(TASK PROMPT) Nothing outside the lines below from the one containing "aModel A explores" through the one containing "cNo COPD diagnosis" is to be printed; print those exactly, ends included, and drop the pictures.

(RECORDS PROVIDED)
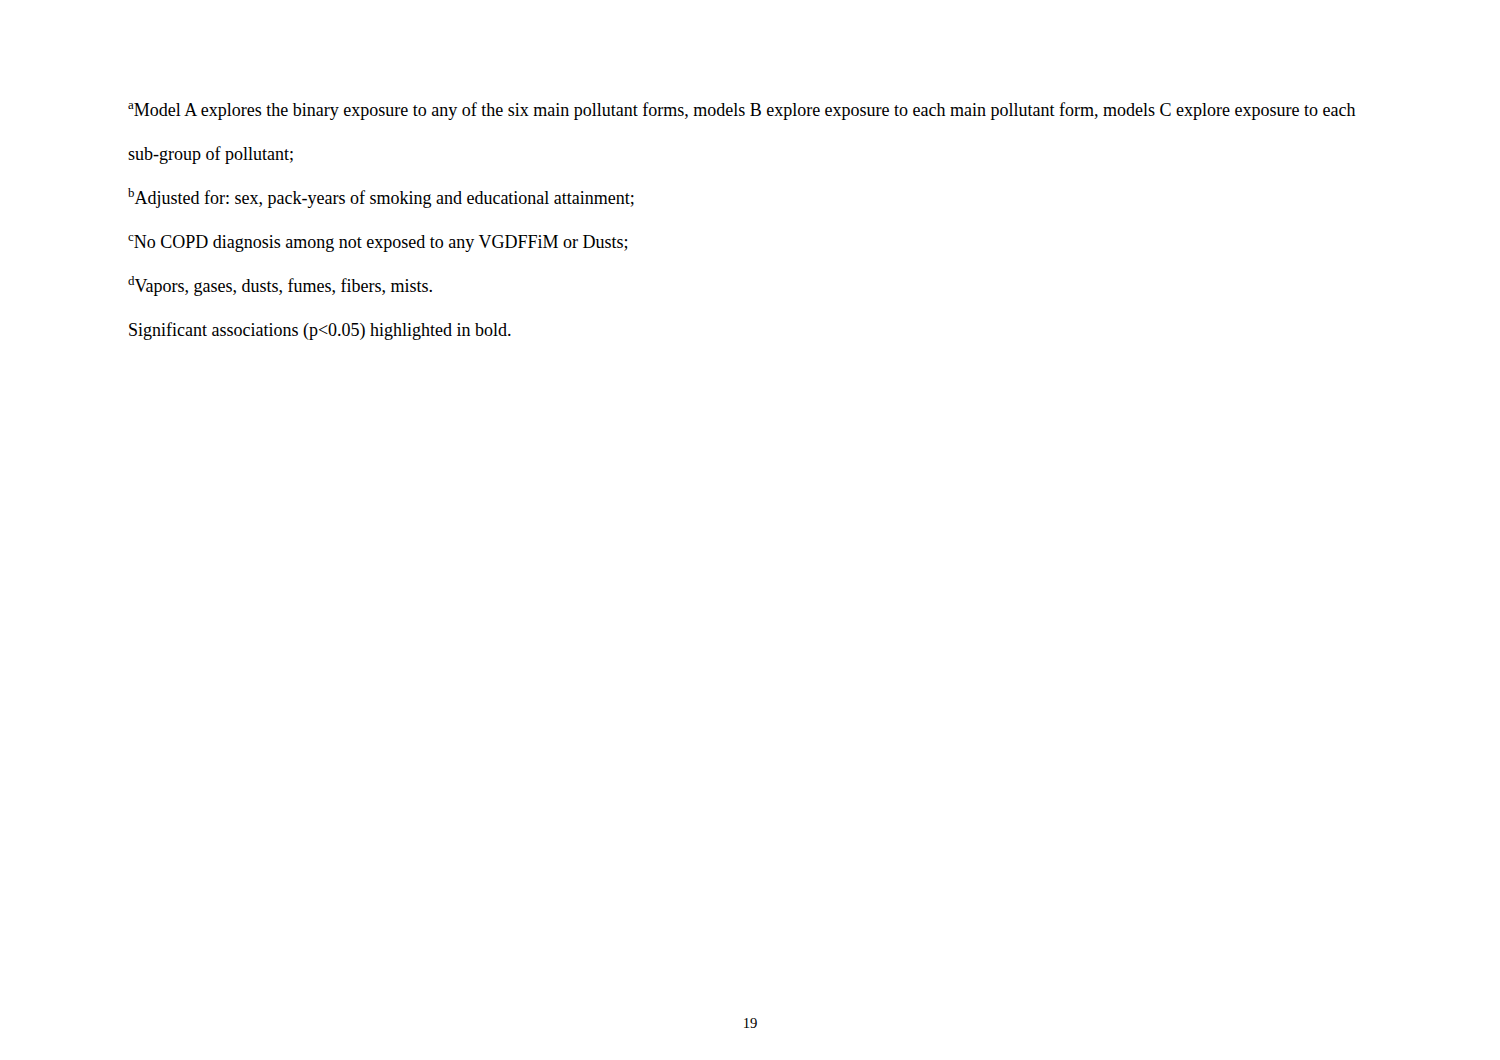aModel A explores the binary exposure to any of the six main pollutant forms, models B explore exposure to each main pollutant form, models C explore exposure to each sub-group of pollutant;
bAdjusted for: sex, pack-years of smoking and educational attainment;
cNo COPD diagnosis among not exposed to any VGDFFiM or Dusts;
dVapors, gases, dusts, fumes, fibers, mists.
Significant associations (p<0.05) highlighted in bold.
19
==
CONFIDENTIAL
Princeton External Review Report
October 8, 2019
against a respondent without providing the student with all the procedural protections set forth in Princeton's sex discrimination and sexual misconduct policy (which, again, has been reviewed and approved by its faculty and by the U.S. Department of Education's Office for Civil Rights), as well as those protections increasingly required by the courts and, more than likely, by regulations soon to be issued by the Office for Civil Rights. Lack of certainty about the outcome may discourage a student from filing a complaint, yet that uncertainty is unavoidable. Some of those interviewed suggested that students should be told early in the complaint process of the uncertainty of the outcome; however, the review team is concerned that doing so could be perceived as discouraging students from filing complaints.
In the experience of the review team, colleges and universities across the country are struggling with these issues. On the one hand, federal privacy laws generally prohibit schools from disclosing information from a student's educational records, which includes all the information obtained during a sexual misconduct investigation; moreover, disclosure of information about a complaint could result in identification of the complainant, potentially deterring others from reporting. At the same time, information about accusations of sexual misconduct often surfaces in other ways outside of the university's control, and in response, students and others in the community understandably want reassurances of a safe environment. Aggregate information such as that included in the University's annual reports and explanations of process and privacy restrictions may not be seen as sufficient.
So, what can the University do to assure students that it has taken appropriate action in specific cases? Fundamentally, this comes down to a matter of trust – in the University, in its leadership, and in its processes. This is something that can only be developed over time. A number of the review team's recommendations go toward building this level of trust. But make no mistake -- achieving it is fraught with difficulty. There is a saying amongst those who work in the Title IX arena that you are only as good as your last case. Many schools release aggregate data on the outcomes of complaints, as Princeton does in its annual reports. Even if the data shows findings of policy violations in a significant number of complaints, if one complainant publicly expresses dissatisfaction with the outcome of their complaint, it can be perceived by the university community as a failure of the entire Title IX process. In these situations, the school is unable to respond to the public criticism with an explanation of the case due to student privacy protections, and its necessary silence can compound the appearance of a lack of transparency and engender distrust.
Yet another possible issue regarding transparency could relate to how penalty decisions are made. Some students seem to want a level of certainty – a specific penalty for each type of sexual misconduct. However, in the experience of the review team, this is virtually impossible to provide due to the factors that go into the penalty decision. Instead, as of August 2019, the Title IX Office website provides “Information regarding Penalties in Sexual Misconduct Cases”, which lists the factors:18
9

(YOUR SOLUTION)
aModel A explores the binary exposure to any of the six main pollutant forms, models B explore exposure to each main pollutant form, models C explore exposure to each sub-group of pollutant;
bAdjusted for: sex, pack-years of smoking and educational attainment;
cNo COPD diagnosis among not exposed to any VGDFFiM or Dusts;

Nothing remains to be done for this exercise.